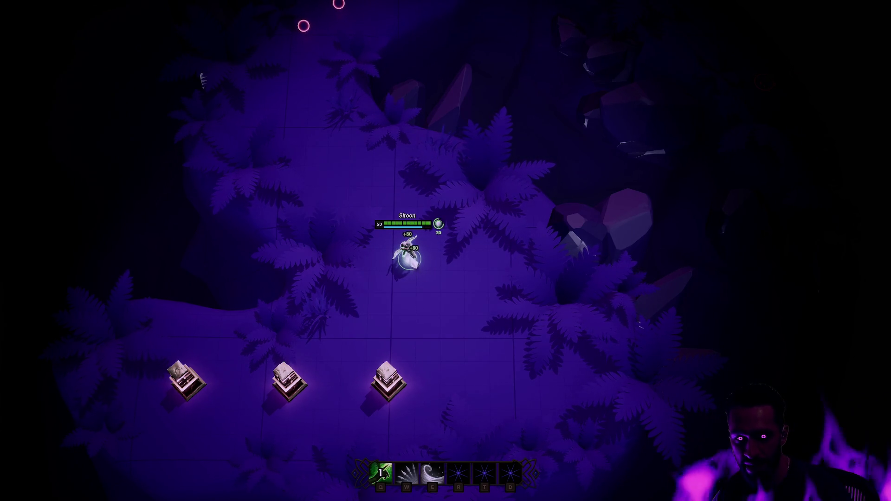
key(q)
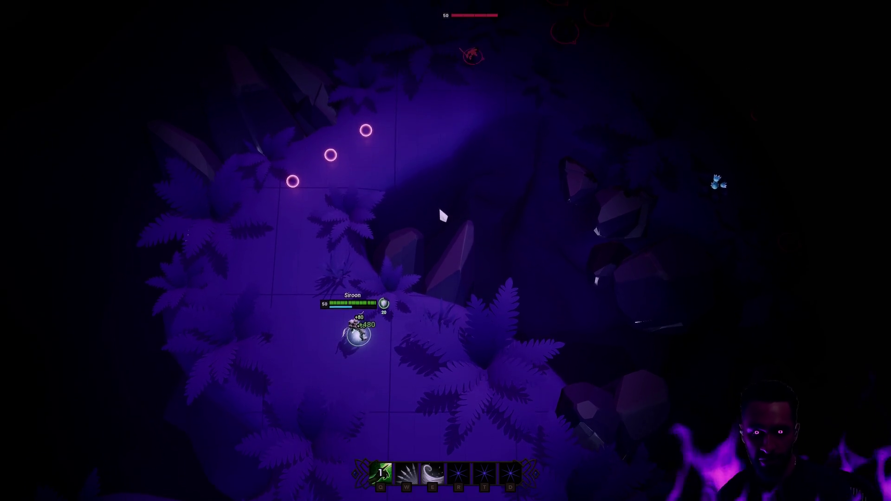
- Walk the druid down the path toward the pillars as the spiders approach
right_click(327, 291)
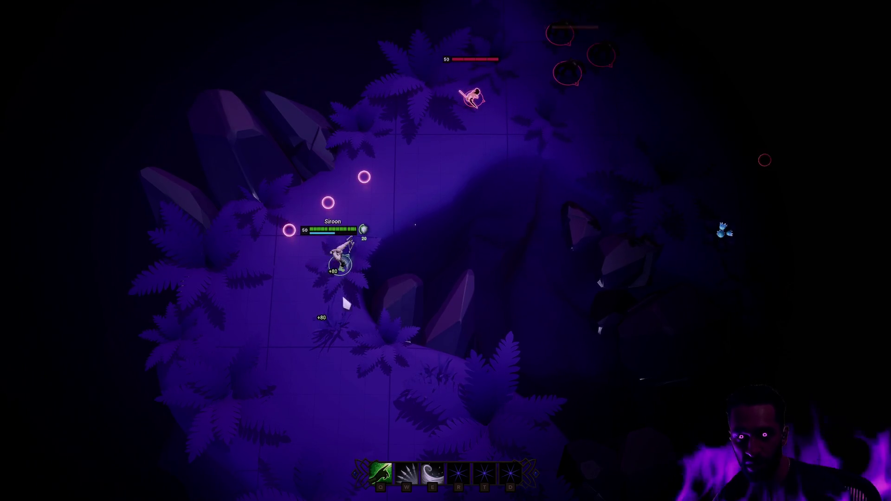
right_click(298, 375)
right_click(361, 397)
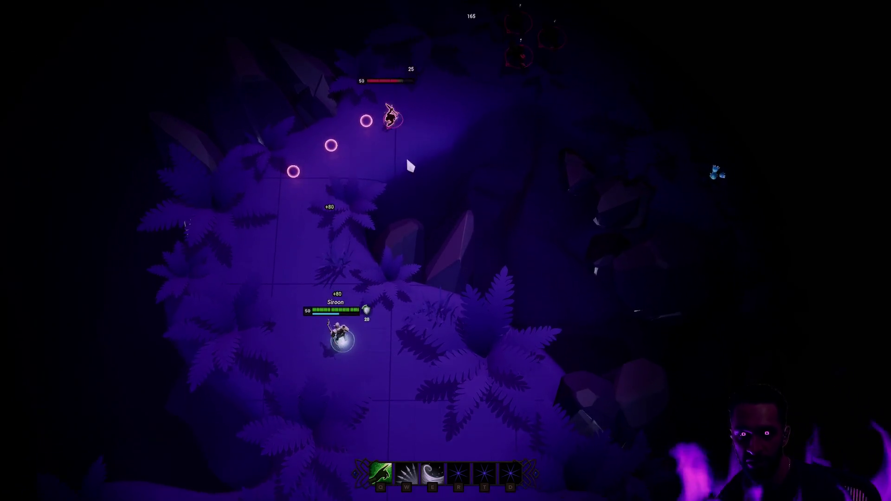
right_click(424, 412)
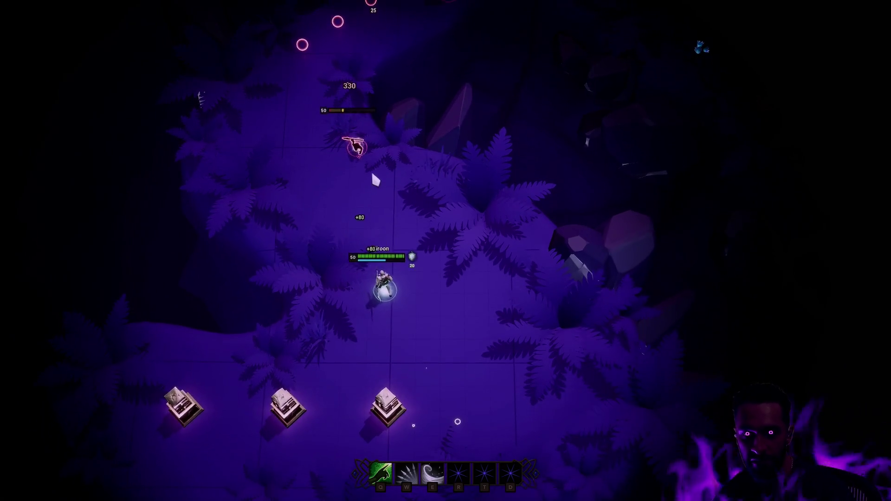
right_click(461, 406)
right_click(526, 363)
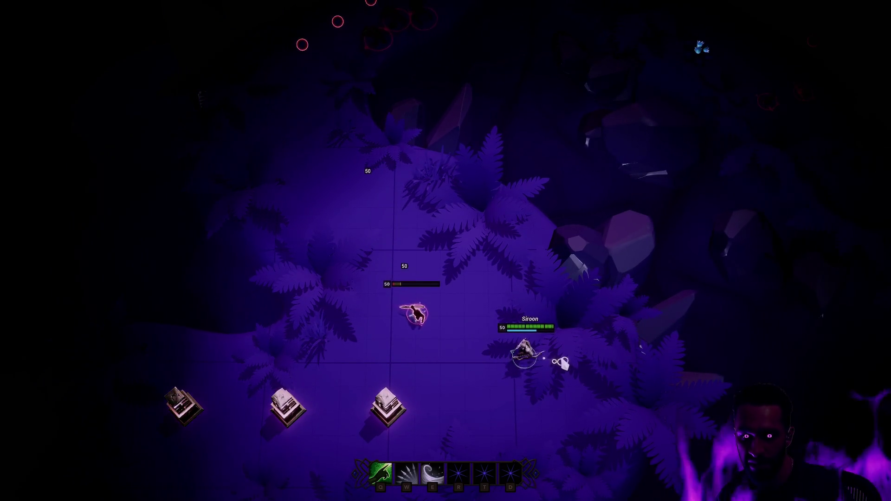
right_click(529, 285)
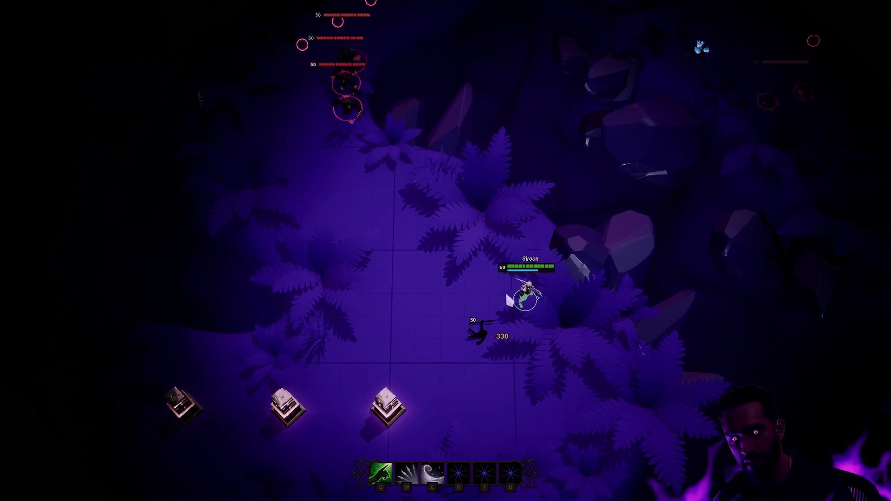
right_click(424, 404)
※
■ Task requirements ■
Omit each picture, then return all of the listing exactly as it stands.

■ Answer to this task ■
key(q)
- Walk the druid down the path toward the pillars as the spiders approach
right_click(327, 291)
right_click(298, 375)
right_click(361, 397)
right_click(424, 412)
right_click(461, 406)
right_click(526, 363)
right_click(529, 285)
right_click(424, 404)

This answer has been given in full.